» Required task: Starting with the line containing "pose: elev=62.3 azim=203.6" and continuing through the end of the records, reproduce those lines with "dist" renamed to "distance" and everything else unchanged. Omit the pictures from your answer.

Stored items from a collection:
*-*-*

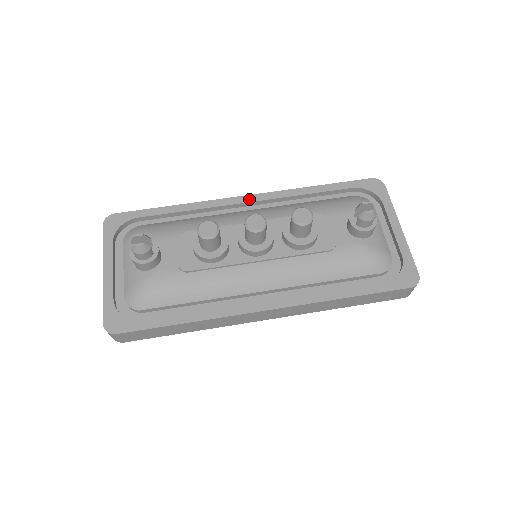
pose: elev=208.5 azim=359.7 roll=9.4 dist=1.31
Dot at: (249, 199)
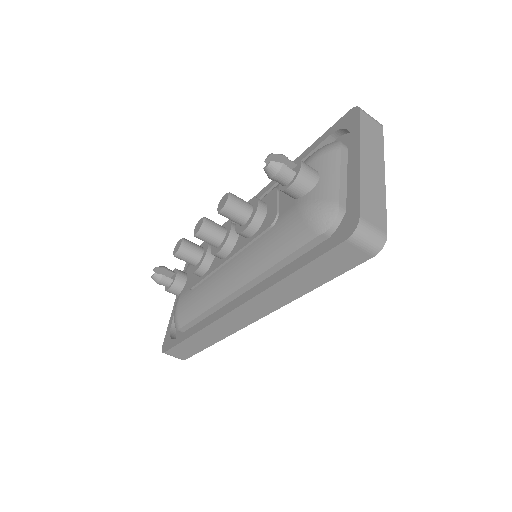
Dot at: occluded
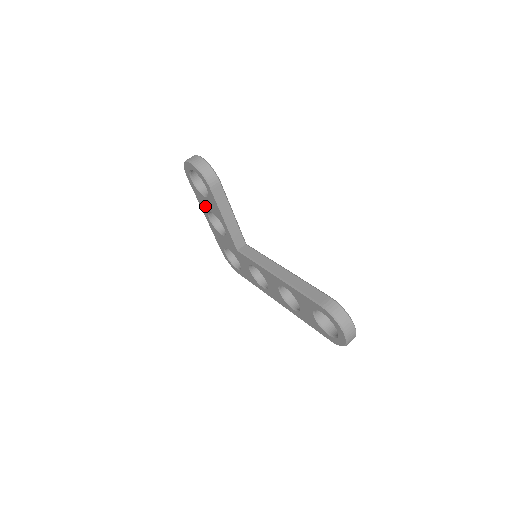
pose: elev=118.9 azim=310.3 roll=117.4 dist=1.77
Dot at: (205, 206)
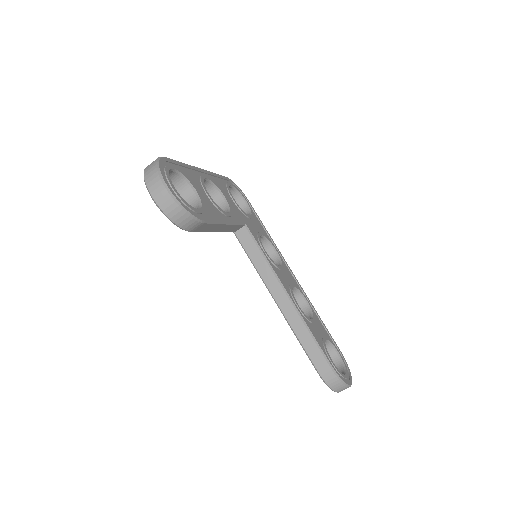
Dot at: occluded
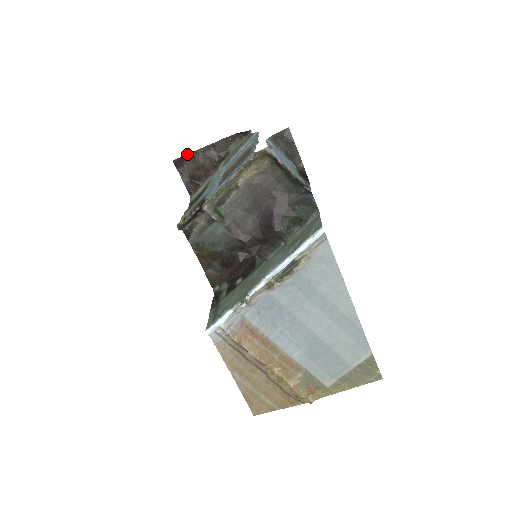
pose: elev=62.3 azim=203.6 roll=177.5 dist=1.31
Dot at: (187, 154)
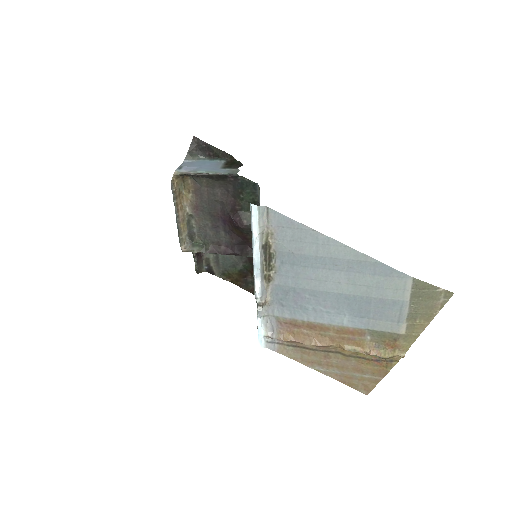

*-*-*

» In response:
pose: elev=62.3 azim=203.6 roll=177.5 distance=1.31
Dot at: (187, 154)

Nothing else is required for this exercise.